En la última Navidad, por ejemplo, la moto circuló con un montaje contra el uso de pólvora y el abuso del alcohol, mostrando maniquíes heridos y artistas callejeros. Esa versatilidad convierte la muestra itinerante en una herramienta adaptable a su población y a sus necesidades pedagógicas.
Voces de estudiantes y transformación social

Esta experiencia cultural también ha impactado a jóvenes de instituciones educativas de Itagüí. «Gracias a la moto museo he encontrado un lugar donde me siento escuchada y acompañada. Es un apoyo emocional y también un espacio para aprender de nuestra historia», asegura Angie Jiménez, estudiante de la Escuela Olivares.
Daniel González, compañero de Angie, agrega que el proyecto cambió su manera de ver la ciudad: «Yo pensaba que Itagüí era solo fábricas y comercio, pero descubrí que aquí hay cultura y raíces indígenas que merecen ser reconocidas».

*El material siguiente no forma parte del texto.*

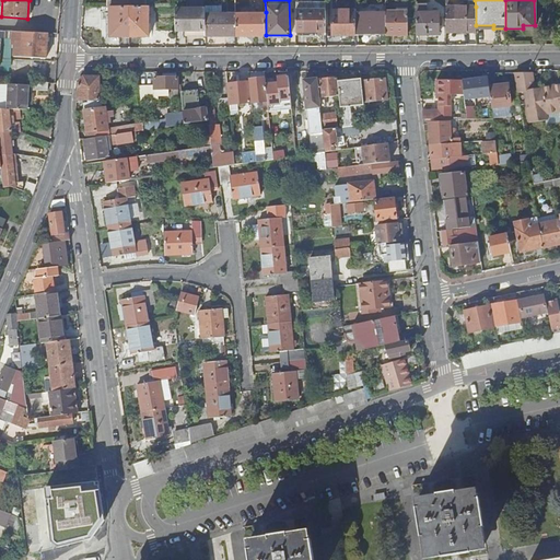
[(148,6),(141,6),(109,6),(109,36),(148,35),(148,6)]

De esta forma, las familias también han cambiado su relación con el entorno. Explica Tobón que «los niños se han apropiado de espacios como jardines, parques públicos y murales, ellos mismos insertan en sus mapas la casa donde funciona todo y el parque arqueológico como lugares importantes de su vida». Esa apropiación social, según ella, es la mejor garantía de preservación.
Esto, gracias a que jovenes de las comunidades cercanas, apoyados por sus colegios, tienen acceso a la formación gratuita que ofrecen Lucy y su equipo, incentivando en ellos el senatido de pertenencia por sus espacios compartidos y la curiosidad por estudiar más a fondo sus orígenes.
Su influencia también se proyecta en las nuevas generaciones. Adultos que fueron niños visitantes ahora se gradúan de universidades y regresan como talleristas, investigadores o artistas.
Una de ellas es Elisa Garzón, quien diseñó el plan de gestión ambiental de la corporación como forma de retribuir lo aprendido. «Hay un antes y un después de SIPAH en Itagüí», afirma Ramírez, convencido de que la semilla ya germinó en decenas de futuros líderes culturales.
Un legado en movimiento

La motomuseo ha realizado cerca de 70 salidas del municipio, y recientemente llegó a Guarne, expandiendo su alcance más allá del Valle de Aburrá. A la par, el Graciliano ha recibido a más de 200.000 personas en sus salas. Entre ambos proyectos, la cifra supera ampliamente el cuarto de millón de beneficiarios directos, un logro que, en palabras de su líderes, «es notable para una organización comunitaria sin ánimo de lucro».
Los planes para el futuro son ambiciosos: cuenta Juan Pablo que han recibido solicitudes de varios departamentos, e incluso de otros países, para homologar su idea; iniciativas que espera concretar para seguir impulsando el crecimiento de su organización y llevar a más lugares su historia, la de sus antepasados y ¿por qué no?, la de sus vecinos.